Justice is not sameness. It is not the mechanical allocation of resources into equal portions and the declaration that fairness has been achieved. Say someone has $100 and divides it into $50 for each of two people. On the surface, it seems fair. But true justice looks beyond simple arithmetic. It asks: What conditions are required for each person to live, to flourish, and to stand with dignity?
To confuse equality with justice is to ignore context. If two people stand before us—one facing no particular obstacles, and the other burdened by barriers beyond their control—then to treat them identically is not fairness. It is negligence disguised as virtue. Equal treatment, applied without regard for circumstance, produces unequal outcomes. One advances while the other remains trapped. And then, with astonishing audacity, society dares to look upon the one left behind and declare them “unsuccessful,” or say “They just could not keep up.” as if their exclusion were their fault.
Philosophers of justice have long wrestled with this distinction. John Rawls (1971) argued for “justice as fairness,” claiming that social and economic inequalities are only justified if they benefit the least advantaged. Amartya Sen (2009) and Martha Nussbaum (2011), through the “capability approach,” have taken this further, insisting that justice is not about distributing goods alone, but about ensuring people have the real freedom—the capability—to pursue lives they value. In this sense, justice is not measured in what is handed out, but in what people are actually able to do and to be.
Too often, however, systems stop short of this vision. They offer symbolic appeasement instead of genuine transformation—pennies where pounds are required, patches where structural change is demanded. This is only an institutional convenience masquerading as fairness, a way of labeling individuals as “helped” so that responsibility can be disclaimed. If the justice is the goal, then people should not be reduced to problems to be managed. There is no shame in difference and disadvantage should not dictate destiny.
Consider higher education in the UK. Through disability services and the Disabled Students’ Allowance (DSA), universities may spend thousands of pounds equipping certain students with technology, support workers, or tailored resources, while others receive nothing at all. To the casual observer, this may appear unequal. But the amount of money is irrelevant. What matters is that every student—regardless of disability or circumstance—has a genuine chance to learn, to graduate, and to step into the world with the same opportunities as their peers.
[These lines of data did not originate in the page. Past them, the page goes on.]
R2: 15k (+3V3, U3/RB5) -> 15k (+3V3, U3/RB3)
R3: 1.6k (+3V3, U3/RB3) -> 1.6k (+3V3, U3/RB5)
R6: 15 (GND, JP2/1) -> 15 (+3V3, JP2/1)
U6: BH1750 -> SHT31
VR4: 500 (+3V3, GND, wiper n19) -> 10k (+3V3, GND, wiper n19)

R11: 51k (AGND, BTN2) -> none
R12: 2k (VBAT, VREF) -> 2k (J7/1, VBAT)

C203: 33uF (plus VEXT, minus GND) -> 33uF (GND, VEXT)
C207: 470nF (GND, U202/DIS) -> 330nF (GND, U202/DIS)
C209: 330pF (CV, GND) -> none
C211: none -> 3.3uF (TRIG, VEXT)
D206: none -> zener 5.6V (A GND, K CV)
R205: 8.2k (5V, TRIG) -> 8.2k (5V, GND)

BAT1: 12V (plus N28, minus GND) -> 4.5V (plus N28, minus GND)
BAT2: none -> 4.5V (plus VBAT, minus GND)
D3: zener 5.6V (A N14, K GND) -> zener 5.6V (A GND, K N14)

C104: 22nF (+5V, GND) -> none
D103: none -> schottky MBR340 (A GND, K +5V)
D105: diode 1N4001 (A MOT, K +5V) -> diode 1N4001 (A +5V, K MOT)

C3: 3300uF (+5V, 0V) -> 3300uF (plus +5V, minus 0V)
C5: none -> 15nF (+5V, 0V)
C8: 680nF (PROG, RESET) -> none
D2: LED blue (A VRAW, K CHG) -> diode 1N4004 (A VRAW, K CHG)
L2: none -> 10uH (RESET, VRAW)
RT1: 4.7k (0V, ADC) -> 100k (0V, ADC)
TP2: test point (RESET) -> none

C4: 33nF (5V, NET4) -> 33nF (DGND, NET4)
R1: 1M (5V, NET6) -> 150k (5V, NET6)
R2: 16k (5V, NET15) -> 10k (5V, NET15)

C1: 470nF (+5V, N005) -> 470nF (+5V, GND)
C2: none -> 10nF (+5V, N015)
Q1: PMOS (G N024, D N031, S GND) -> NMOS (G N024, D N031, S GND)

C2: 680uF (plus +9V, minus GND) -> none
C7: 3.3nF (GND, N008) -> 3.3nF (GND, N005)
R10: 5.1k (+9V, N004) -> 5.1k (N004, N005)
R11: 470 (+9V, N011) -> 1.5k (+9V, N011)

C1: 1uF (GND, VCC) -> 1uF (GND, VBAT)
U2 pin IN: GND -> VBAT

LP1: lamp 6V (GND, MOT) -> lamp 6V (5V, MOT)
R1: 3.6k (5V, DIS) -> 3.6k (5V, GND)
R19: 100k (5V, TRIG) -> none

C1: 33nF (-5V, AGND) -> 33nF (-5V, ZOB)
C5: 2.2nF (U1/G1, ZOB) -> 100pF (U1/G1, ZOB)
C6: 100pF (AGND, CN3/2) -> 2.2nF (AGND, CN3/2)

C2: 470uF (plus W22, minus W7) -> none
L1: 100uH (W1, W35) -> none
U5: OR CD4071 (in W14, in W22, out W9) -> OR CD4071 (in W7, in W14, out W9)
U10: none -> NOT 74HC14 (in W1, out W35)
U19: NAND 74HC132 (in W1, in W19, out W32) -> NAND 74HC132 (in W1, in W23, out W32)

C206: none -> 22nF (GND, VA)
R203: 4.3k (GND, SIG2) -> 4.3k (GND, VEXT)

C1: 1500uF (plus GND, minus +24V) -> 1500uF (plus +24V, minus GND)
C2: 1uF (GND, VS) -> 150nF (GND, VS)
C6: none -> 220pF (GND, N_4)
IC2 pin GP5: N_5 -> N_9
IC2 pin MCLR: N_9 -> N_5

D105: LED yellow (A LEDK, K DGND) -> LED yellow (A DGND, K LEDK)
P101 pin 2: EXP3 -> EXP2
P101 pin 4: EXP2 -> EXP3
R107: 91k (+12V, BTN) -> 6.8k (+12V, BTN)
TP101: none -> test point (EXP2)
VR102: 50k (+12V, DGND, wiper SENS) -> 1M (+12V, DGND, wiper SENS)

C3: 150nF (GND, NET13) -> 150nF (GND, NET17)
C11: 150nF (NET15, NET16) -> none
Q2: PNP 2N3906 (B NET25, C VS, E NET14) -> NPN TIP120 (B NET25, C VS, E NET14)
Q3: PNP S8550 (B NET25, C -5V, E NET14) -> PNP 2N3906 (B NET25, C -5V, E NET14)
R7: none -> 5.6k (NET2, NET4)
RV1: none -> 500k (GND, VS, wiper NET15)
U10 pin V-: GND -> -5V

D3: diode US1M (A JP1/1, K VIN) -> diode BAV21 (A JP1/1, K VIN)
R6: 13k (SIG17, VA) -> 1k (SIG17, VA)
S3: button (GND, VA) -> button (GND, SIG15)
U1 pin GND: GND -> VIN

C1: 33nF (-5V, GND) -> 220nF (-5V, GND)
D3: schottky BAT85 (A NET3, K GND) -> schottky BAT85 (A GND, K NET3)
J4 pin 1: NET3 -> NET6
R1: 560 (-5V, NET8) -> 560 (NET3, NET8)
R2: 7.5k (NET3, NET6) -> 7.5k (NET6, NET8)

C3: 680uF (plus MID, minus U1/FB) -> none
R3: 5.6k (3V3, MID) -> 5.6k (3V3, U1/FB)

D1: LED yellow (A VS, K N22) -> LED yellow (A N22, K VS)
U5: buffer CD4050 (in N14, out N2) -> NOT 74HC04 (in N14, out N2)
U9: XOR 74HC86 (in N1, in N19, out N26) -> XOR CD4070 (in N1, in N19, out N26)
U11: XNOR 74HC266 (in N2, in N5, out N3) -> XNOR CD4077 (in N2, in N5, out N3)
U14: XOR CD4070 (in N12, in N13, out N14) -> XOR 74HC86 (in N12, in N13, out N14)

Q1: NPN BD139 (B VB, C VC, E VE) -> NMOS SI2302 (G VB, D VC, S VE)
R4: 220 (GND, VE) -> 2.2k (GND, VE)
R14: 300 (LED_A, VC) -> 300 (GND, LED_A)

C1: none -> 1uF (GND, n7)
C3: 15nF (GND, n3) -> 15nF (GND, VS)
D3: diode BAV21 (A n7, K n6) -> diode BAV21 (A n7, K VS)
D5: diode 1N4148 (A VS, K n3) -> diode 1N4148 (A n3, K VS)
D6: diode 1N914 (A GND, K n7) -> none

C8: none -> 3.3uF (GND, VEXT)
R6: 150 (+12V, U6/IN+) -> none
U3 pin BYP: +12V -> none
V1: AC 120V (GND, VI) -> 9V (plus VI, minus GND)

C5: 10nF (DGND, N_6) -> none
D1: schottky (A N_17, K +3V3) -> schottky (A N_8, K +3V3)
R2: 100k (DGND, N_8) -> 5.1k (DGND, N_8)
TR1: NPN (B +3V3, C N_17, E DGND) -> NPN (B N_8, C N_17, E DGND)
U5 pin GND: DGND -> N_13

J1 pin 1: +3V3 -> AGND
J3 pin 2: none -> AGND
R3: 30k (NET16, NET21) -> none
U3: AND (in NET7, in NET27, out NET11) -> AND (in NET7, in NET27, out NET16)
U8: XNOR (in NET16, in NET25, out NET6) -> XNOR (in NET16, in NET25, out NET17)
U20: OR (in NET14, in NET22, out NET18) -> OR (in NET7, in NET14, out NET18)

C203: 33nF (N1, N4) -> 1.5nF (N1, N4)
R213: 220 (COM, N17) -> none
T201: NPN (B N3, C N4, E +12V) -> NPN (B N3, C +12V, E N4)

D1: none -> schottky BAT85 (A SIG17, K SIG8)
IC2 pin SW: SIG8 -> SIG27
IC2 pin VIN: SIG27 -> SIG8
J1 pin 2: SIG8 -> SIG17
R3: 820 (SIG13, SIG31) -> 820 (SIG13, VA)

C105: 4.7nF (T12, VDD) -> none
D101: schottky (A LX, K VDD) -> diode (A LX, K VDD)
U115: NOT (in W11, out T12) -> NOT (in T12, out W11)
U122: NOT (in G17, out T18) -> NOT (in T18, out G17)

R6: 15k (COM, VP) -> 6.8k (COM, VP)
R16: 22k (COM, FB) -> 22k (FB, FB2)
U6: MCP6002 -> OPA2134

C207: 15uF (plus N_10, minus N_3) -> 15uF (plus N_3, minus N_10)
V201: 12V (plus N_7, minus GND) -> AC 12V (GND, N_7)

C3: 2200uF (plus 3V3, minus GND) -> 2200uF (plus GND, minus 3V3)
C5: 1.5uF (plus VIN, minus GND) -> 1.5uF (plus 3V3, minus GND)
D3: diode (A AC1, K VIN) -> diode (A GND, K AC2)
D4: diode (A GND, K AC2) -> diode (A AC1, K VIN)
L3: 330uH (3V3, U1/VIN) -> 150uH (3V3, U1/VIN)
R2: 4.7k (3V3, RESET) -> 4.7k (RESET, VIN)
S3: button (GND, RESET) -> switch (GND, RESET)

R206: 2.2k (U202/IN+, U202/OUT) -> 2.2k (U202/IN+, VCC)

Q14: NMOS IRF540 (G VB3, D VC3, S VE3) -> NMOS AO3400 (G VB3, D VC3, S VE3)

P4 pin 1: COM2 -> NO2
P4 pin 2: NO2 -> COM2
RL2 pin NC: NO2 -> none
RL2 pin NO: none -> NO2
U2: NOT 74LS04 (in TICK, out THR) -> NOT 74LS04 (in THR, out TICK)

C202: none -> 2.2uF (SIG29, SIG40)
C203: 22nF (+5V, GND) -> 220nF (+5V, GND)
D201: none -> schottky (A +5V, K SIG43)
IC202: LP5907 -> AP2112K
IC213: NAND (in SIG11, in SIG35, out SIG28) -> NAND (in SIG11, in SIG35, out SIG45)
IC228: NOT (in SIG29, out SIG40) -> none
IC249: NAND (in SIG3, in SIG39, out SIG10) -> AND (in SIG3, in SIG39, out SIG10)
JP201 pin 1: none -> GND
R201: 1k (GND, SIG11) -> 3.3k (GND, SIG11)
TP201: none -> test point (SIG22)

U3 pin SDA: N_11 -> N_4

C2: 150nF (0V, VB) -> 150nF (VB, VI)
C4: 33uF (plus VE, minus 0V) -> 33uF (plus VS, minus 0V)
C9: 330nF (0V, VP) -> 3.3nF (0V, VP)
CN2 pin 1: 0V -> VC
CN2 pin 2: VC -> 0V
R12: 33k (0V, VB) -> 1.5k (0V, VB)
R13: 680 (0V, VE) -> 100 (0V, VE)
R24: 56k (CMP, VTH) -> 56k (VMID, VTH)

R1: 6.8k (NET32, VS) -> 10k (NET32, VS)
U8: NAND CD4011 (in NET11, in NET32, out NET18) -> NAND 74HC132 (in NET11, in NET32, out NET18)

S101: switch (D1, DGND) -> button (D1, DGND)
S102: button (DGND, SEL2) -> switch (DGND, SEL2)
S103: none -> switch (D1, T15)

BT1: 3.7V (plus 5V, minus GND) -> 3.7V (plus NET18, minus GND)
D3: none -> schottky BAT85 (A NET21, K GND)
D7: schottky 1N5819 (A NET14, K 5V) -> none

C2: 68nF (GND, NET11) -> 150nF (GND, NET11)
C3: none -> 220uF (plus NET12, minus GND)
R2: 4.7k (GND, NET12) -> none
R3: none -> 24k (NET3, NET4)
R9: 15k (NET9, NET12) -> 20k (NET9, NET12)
Without such support, those who face additional barriers remain excluded, their progress obstructed not by lack of effort but by structures indifferent to their needs.
And when their advancement falters, society too often interprets this not as a failure of justice but as a failure of the individual who must now suffer injustice twice — held back by inequality and burdened with blame that was never theirs. What is being judged is not personal inadequacy, but the inadequacy of a system that confuses uniform treatment with fairness.
Fairness cannot be measured in identical shares, but only in whether barriers have been dismantled and genuine opportunities opened. Justice requires recognition of difference; it is not blind to inequality but looks directly at it and responds. It is not satisfied with compensating individuals with temporary tools, but insists on structural change so that those tools become ordinary parts of an inclusive environment rather than exceptional allowances. Above all, justice is rooted in respect for dignity. Assistance is not charity—it is the rightful restoration of what society has denied through neglect or exclusion.
Equality says: “Everyone is given the same.”
Equity says: “Everyone is given what they need.”
Justice says: “We have built a world where needs themselves are accounted for, so that no one is blamed for the barriers they did not create.”
Justice, then, is not an act of balancing ledgers. It is a philosophy of responsibility—a recognition, as Sen (2009) argued, that human beings are born into a world of uneven ground, and that our task is not to preserve that unevenness but to level it. Anything less is not justice at all.
References
- Nussbaum, M. C. (2011). Creating capabilities: The human development approach. Harvard University Press.
- Rawls, J. (1971). A theory of justice. Harvard University Press.
- Sen, A. (2009). The idea of justice. Harvard University Press.